## [TASK OBJECTIVE]
Copy out the material word for word, from the line containing "Bilecik’te yapılan düğün" through the line containing "Toyota España y", including both of those lines.
━━━ GIVEN INFORMATION
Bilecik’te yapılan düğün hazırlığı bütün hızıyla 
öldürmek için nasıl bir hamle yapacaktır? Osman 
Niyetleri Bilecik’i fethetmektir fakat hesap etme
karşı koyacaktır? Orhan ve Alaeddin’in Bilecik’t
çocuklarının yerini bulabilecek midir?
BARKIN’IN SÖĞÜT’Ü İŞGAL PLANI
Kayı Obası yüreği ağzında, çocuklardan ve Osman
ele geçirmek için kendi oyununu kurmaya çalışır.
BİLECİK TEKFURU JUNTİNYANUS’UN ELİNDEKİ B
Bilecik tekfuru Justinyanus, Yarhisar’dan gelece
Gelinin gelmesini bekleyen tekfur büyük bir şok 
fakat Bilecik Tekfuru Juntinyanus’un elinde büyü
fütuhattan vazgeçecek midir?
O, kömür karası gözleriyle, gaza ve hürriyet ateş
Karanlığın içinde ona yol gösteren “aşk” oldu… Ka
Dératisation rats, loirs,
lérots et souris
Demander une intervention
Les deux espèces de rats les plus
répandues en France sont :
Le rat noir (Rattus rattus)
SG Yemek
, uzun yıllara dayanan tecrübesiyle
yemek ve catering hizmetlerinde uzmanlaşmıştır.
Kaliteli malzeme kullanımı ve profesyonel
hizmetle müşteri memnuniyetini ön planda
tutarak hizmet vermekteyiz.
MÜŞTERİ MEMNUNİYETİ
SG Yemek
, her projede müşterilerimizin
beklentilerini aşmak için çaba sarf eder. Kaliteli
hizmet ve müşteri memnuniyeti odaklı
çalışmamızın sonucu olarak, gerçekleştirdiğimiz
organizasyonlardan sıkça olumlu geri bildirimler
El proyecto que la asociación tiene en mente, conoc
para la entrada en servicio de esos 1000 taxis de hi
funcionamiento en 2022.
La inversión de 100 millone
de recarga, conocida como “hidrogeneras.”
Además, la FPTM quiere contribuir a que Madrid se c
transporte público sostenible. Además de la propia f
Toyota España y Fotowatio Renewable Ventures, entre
━━━━━━
━━━ GIVEN INFORMATION
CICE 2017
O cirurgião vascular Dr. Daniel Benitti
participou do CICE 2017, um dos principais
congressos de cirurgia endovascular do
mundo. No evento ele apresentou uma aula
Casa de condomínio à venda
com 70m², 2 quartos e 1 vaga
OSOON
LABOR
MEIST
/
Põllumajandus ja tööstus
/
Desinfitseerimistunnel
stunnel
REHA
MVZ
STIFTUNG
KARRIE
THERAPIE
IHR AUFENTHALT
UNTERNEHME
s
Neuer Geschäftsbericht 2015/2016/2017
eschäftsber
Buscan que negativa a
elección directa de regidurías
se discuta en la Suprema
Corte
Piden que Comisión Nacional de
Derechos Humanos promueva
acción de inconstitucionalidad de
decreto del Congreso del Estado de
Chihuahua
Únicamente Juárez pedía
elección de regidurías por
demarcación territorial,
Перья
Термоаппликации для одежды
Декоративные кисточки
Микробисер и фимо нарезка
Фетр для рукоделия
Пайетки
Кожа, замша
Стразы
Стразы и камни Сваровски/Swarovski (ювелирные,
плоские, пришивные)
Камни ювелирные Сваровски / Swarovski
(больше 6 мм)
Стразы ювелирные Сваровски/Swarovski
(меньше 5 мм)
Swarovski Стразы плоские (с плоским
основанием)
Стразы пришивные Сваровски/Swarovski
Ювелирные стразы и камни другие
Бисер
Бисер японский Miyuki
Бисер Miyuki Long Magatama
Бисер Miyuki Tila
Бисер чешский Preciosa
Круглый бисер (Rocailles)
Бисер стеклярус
━━━━━━
## [EXPECTED ANSWER]
Bilecik’te yapılan düğün hazırlığı bütün hızıyla 
öldürmek için nasıl bir hamle yapacaktır? Osman 
Niyetleri Bilecik’i fethetmektir fakat hesap etme
karşı koyacaktır? Orhan ve Alaeddin’in Bilecik’t
çocuklarının yerini bulabilecek midir?
BARKIN’IN SÖĞÜT’Ü İŞGAL PLANI
Kayı Obası yüreği ağzında, çocuklardan ve Osman
ele geçirmek için kendi oyununu kurmaya çalışır.
BİLECİK TEKFURU JUNTİNYANUS’UN ELİNDEKİ B
Bilecik tekfuru Justinyanus, Yarhisar’dan gelece
Gelinin gelmesini bekleyen tekfur büyük bir şok 
fakat Bilecik Tekfuru Juntinyanus’un elinde büyü
fütuhattan vazgeçecek midir?
O, kömür karası gözleriyle, gaza ve hürriyet ateş
Karanlığın içinde ona yol gösteren “aşk” oldu… Ka
Dératisation rats, loirs,
lérots et souris
Demander une intervention
Les deux espèces de rats les plus
répandues en France sont :
Le rat noir (Rattus rattus)
SG Yemek
, uzun yıllara dayanan tecrübesiyle
yemek ve catering hizmetlerinde uzmanlaşmıştır.
Kaliteli malzeme kullanımı ve profesyonel
hizmetle müşteri memnuniyetini ön planda
tutarak hizmet vermekteyiz.
MÜŞTERİ MEMNUNİYETİ
SG Yemek
, her projede müşterilerimizin
beklentilerini aşmak için çaba sarf eder. Kaliteli
hizmet ve müşteri memnuniyeti odaklı
çalışmamızın sonucu olarak, gerçekleştirdiğimiz
organizasyonlardan sıkça olumlu geri bildirimler
El proyecto que la asociación tiene en mente, conoc
para la entrada en servicio de esos 1000 taxis de hi
funcionamiento en 2022.
La inversión de 100 millone
de recarga, conocida como “hidrogeneras.”
Además, la FPTM quiere contribuir a que Madrid se c
transporte público sostenible. Además de la propia f
Toyota España y Fotowatio Renewable Ventures, entre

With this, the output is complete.